◆ Work to complete: Using the entries below, show all lines with the string "tail".

◆ Data to process:
+++++
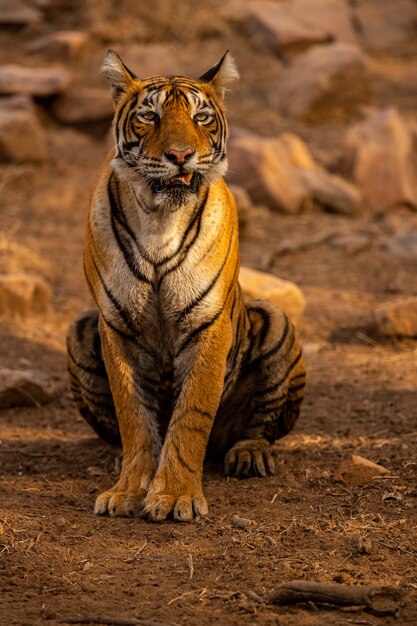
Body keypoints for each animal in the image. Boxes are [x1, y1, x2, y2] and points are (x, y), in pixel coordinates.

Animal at [66, 48, 306, 520]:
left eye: (201, 118)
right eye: (150, 116)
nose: (180, 155)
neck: (160, 217)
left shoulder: (207, 325)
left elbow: (191, 415)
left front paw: (175, 495)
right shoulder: (116, 326)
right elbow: (134, 417)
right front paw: (128, 491)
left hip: (276, 320)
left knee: (257, 429)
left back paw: (249, 455)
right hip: (80, 329)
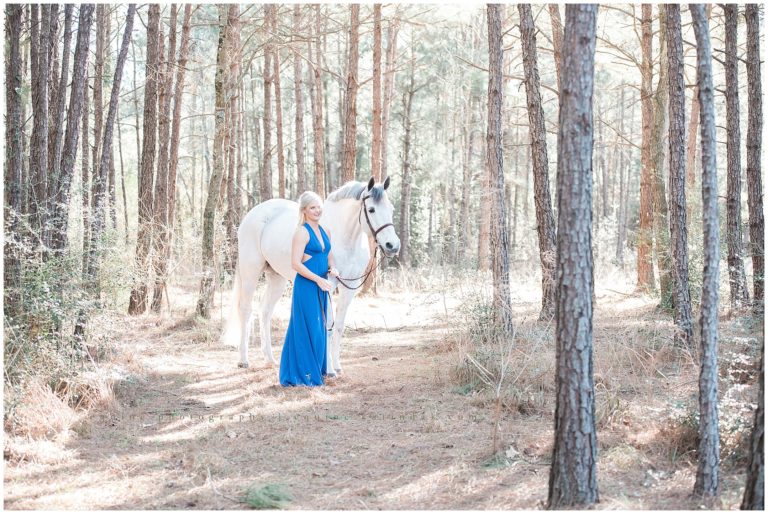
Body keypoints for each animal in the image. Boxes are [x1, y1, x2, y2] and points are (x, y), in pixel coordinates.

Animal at [223, 177, 401, 373]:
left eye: (391, 208)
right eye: (371, 209)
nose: (392, 245)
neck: (344, 237)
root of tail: (252, 215)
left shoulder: (350, 288)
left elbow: (339, 327)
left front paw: (337, 366)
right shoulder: (328, 285)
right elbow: (328, 326)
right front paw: (329, 369)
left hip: (277, 278)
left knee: (265, 311)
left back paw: (269, 358)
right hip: (250, 271)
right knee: (246, 310)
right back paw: (243, 360)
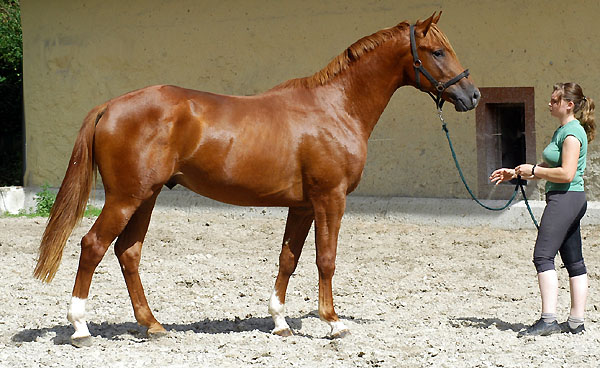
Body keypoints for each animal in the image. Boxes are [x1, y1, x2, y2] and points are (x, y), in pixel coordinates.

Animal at [35, 12, 480, 344]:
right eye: (438, 51)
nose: (471, 95)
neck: (335, 107)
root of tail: (109, 106)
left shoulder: (302, 206)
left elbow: (288, 259)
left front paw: (280, 322)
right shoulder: (330, 198)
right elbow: (326, 259)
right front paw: (333, 323)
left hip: (146, 196)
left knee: (128, 252)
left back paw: (153, 325)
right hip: (126, 197)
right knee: (93, 245)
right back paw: (80, 328)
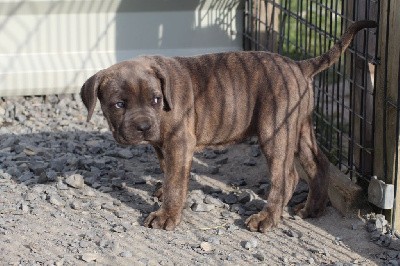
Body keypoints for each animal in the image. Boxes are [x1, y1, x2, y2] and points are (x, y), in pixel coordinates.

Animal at [82, 20, 378, 232]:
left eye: (155, 99)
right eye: (119, 104)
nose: (144, 126)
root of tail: (298, 66)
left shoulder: (179, 141)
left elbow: (176, 179)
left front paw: (167, 214)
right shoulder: (164, 145)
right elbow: (169, 170)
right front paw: (165, 191)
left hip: (275, 132)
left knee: (287, 177)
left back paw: (267, 218)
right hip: (301, 127)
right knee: (318, 164)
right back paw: (312, 209)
+++++
◆ Response area:
root of tail: (252, 215)
root of tail: (109, 106)
root of tail: (298, 66)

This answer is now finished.